Whenever a line in the data contains "Vehicle", show that line.
════════════════
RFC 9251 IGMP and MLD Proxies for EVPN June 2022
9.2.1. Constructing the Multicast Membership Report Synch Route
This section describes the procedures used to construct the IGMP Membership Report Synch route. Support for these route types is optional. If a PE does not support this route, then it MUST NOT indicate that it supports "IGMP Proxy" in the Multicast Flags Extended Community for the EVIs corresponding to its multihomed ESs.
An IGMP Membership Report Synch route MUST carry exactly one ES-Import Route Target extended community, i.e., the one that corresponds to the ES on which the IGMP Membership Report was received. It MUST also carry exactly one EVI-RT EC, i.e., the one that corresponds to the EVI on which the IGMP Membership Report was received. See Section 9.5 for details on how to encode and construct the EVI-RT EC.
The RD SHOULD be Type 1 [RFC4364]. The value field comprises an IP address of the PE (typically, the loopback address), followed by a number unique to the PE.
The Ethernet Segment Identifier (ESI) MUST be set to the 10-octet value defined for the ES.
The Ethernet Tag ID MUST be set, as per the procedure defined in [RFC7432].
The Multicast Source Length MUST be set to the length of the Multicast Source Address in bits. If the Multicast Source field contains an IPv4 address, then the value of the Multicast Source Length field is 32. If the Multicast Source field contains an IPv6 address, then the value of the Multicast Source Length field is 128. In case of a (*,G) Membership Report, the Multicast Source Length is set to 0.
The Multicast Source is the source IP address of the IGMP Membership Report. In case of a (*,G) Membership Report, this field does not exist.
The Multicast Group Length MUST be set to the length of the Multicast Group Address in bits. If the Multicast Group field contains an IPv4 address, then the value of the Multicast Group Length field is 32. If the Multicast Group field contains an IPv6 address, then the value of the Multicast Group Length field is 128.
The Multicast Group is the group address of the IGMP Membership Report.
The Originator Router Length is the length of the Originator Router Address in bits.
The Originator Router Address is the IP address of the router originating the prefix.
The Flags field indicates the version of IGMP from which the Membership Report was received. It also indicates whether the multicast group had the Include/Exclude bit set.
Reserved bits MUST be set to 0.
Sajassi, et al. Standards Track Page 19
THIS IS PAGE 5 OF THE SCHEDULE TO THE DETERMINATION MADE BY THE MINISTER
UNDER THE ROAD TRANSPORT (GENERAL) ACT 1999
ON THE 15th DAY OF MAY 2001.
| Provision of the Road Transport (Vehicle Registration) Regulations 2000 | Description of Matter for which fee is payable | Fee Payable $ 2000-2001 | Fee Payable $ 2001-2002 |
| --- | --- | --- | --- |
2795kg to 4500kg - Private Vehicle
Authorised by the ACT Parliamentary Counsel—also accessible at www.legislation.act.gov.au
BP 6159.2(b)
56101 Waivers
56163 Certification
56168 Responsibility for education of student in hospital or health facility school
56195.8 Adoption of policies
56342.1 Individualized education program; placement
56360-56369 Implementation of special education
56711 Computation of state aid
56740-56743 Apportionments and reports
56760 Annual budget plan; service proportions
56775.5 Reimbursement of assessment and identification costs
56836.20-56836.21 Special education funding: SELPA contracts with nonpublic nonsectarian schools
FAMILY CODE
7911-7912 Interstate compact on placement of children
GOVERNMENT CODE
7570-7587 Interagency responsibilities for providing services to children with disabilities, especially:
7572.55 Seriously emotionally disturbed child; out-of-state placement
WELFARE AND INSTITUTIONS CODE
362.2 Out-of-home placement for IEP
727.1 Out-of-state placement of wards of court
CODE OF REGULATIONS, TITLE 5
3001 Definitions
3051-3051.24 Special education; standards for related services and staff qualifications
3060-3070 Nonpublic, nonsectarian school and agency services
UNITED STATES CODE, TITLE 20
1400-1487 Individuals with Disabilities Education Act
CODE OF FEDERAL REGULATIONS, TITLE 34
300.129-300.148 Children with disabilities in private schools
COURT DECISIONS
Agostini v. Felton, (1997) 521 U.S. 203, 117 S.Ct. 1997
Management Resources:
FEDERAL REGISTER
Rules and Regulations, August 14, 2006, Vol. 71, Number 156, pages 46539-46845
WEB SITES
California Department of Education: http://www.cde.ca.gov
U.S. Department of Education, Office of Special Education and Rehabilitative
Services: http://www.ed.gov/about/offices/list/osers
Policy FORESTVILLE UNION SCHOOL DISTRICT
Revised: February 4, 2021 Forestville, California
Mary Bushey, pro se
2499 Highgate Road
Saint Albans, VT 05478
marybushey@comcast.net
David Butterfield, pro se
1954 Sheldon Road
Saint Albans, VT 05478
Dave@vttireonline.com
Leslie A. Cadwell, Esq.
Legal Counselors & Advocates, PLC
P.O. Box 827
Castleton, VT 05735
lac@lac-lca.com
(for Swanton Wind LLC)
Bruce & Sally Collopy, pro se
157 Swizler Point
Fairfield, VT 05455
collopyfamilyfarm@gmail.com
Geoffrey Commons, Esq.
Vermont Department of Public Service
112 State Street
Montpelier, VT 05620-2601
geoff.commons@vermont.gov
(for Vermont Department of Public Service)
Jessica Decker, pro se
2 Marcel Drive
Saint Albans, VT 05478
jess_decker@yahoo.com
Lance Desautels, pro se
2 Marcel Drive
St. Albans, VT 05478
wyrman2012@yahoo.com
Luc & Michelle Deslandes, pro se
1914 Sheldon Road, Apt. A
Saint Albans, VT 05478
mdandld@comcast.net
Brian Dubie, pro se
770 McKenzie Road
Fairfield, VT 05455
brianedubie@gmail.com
════════════════
* _Result below_
| Provision of the Road Transport (Vehicle Registration) Regulations 2000 | Description of Matter for which fee is payable | Fee Payable $ 2000-2001 | Fee Payable $ 2001-2002 |
2795kg to 4500kg - Private Vehicle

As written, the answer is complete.